▶ _TASK TO CARRY OUT_
Output every line of the data from its start through the line containing "How many lines are shown in the chart?" as a JSON list of strings, one string per line, leaving out blank lines.

** SUPPLIED RECORDS follows **

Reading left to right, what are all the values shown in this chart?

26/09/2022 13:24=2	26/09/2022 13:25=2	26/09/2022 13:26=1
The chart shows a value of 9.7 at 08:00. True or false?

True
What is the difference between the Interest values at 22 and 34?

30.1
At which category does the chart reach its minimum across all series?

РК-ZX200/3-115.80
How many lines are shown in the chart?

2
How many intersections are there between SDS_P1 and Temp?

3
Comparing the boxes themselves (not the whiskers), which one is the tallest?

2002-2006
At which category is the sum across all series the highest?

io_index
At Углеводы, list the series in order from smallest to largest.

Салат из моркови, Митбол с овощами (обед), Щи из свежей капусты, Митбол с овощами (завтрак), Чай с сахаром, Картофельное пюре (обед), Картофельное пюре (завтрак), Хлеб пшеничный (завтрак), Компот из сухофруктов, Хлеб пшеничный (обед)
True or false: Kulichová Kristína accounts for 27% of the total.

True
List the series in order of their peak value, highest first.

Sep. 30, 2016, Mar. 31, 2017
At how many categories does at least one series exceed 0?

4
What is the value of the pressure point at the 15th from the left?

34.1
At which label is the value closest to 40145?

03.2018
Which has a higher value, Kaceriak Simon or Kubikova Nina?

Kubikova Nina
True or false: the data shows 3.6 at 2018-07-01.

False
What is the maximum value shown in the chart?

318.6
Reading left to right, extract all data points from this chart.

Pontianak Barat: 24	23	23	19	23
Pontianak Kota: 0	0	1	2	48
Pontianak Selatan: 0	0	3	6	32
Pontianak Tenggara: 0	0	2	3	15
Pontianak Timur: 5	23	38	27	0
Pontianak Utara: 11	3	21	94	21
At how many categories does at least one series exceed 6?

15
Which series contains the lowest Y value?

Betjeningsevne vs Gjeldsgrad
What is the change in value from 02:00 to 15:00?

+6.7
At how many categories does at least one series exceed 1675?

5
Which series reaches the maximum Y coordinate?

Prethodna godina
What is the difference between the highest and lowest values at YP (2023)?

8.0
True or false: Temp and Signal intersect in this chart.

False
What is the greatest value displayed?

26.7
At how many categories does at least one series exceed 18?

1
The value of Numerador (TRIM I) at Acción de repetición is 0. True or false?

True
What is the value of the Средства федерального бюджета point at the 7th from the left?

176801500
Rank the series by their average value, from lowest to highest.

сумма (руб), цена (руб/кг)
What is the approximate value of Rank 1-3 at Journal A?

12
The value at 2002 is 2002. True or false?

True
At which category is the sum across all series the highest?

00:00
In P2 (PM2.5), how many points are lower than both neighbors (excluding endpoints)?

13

** End of SUPPLIED RECORDS **

▶ _TASK RESULT_
[
  "Reading left to right, what are all the values shown in this chart?",
  "26/09/2022 13:24=2\t26/09/2022 13:25=2\t26/09/2022 13:26=1",
  "The chart shows a value of 9.7 at 08:00. True or false?",
  "True",
  "What is the difference between the Interest values at 22 and 34?",
  "30.1",
  "At which category does the chart reach its minimum across all series?",
  "РК-ZX200/3-115.80",
  "How many lines are shown in the chart?"
]